Valves are also costly to make. In order to manufacture the valve, one machining operation has to be performed to make the valve barrel, and a separate machining operation has to be performed to make the piston. As indicated above, the two parts then have to be soldered together in what is typically a manual operation.

SUMMARY OF THE INVENTION

It is therefore an object of this invention to minimize the costs, assembly requirements, and machine operations associated with manufacturing a piston valve assembly for wind instruments such as trumpets.

It is a further object of this invention to better ensure constant and accurate location of the piston ports relative to the valve casing and the slide.

It is a further object of this invention to reduce the need for a valve alignment job.

It is a further object of this invention to provide an adjustable valve guide to account for any radial misalignment due to inaccuracy in slide positions.

The subject invention results from the realization that an easier to manufacture and more consistently accurate piston valve assembly is effected by machining both the valve head and the piston from one piece of stock material and that any radial misalignment due to slide inaccuracy can be accommodated by a novel adjustable valve guide.

**Set tasks**
1. Answer these questions from the piston valve excerpt above:
(a) In the existing manufacturing method, what does each of the two separate machining operations make?
(b) What is the adjustable valve guide meant to account for?
(c) Which two parts does the invention machine from one piece of stock material?
2. Write the next part of the piston valve excerpt above, continuing from its last sentence.

**Data lines**
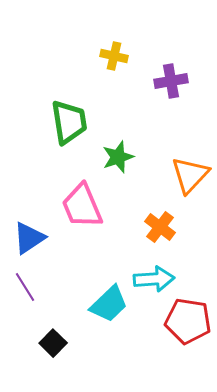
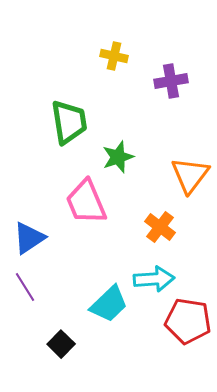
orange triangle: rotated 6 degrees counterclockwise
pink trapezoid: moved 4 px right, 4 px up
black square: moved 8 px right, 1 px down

**Answers provided**
1.
(a) One makes the valve barrel and the other makes the piston.
(b) Any radial misalignment due to inaccuracy in slide positions.
(c) The valve head and the piston.

2.
The subject invention, however, in other embodiments, need not achieve all these objectives and the claims hereof should not be limited to structures or methods capable of achieving these objectives.

This subject invention features a musical instrument piston valve receivable in a valve casing. The typical valve includes a valve stem, a valve barrel connected to the valve stem, and a valve guide slidably disposed with respect to the valve barrel. A spring in the valve barrel extends between the valve stem and the valve guide. A piston extends from the valve barrel and includes one or more ports. There are also means for adjusting the angular orientation of the piston in the valve casing.

In one preferred embodiment, the piston and the valve barrel are monolithic in construction and the means for adjusting includes a novel adjustable valve guide.

One adjustable valve guide includes at least one valve casing key extending therefrom for setting the radial orientation of the piston in the valve casing and at least one extending stop member for setting the longitudinal orientation of the piston in the valve casing. Typically the casing key is adjustable with respect to the stop member.

In one example, the adjustable valve guide includes a first plate including the valve casing key and a second plate including the stop member and a fastener allowing adjustment of the first plate relative to the second plate and for fixing the first plate to the second plate when the piston is correctly aligned in the valve casing. Typically, the first plate includes a threaded hole therein, the second plate includes a clearance hole therethrough, and the fastener has a head seated on the second plate, and a shaft extending through the clearance hole and into the threaded hole of the first plate for tightening and untightening the fastener through the valve head.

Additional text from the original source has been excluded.